World cycling body braced for Armstrong revelations

A televised confession to doping by shamed US rider Lance Armstrong looks likely to give fresh ammunition to critics of cycling’s world governing body, heaping pressure on its embattled head and his predecessor.

The US Anti-Doping Agency (USADA) singled out International Cycling Union (UCI) president Pat McQuaid and his predecessor Hein Verbruggen last August, as it slapped a life ban on the Texan and stripped him of his seven Tour de France wins.

In defying calls for it to cede control of its investigation into Armstrong to the world federation, the US body countered by saying that would be like “allowing a fox to guard the henhouse”.

Since then, USADA head Travis Tygart has not missed an opportunity to twist the knife. In publishing the devastating dossier against Armstrong and his entourage, he put a string of testimony against the UCI in the public domain.

He even recently cast doubt on the integrity of a respected World Anti-Doping Agency-accredited laboratory in Lausanne, Switzerland, used frequently by the international federation.

Faced with such strong-arm tactics, the response of the UCI, which in October upheld the USADA sanctions, was considered weak.

On the defensive, the federation announced the creation of an independent commission to look into its role in the Armstrong scandal, the conclusions of which will be given by June at the latest.
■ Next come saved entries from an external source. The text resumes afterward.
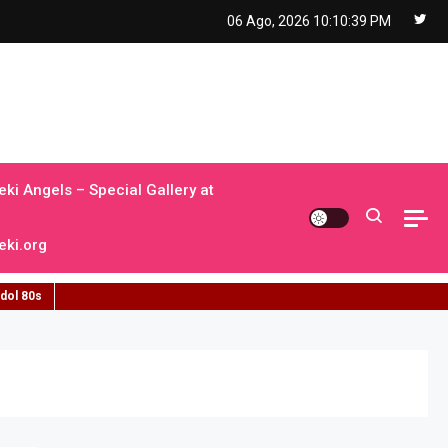
06 Ago, 2026
10:10:40 PM
ki Angels – Special Gallery at
ki.org
idol 80s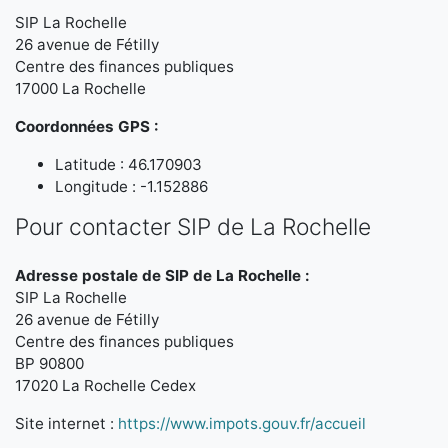
SIP La Rochelle
26 avenue de Fétilly
Centre des finances publiques
17000 La Rochelle
Coordonnées GPS :
Latitude : 46.170903
Longitude : -1.152886
Pour contacter SIP de La Rochelle
Adresse postale de SIP de La Rochelle :
SIP La Rochelle
26 avenue de Fétilly
Centre des finances publiques
BP 90800
17020 La Rochelle Cedex
Site internet :
https://www.impots.gouv.fr/accueil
In addition, it launched wide-ranging consultations to strengthen the ranks of the cycling “family”.

But as in August and October, the UCI has refrained from any real self-criticism on its past, including its acceptance of two donations from Armstrong, which have fuelled suspicions of corruption among its detractors.

McQuaid, UCI president since September 2005, just after Armstrong’s last Tour win, has staunchly defended his predecessor, linking his own future to Verbruggen, one of world sport’s biggest figures and who was at the helm in Armstrong’s heyday.

The Armstrong affair, meanwhile, has re-opened old wounds with WADA, which were strained during Verbruggen’s time, when he crossed swords with his then-counterpart Dick Pound.

McQuaid stepped down from the WADA executive committee at the end of last year but like Pound remains on the International Olympic Committee (IOC).

Verbruggen has long been seen as one of IOC head Jacques Rogge’s biggest supporters and the organisation has so far kept its distance from the scandal that has engulfed cycling.

Pound has suggested that cycling could be excluded from the next Olympic programme until it gets its house in order but on Wednesday, the IOC said that was “very unlikely”.

“During the last few years, the UCI have battled strongly in the fight against doping,” IOC spokesman Mark Adams told AFP.

Eight months before the UCI meets in Florence, Italy, to elect a new president for a four-year term, McQuaid, who is looking for his third spell in charge, is facing outside pressure.

Armstrong could add to that and even make the Irishman’s candidacy untenable if he fails to go beyond the general charge of the UCI turning a blind eye to doping in the peloton.

Financial links, reported on the Wall Street Journal’s website on Thursday, between Verbruggen and the billionaire Thomas Weisel, who bankrolled Armstrong’s US Postal team, could also add extra weight to the dossier against the UCI.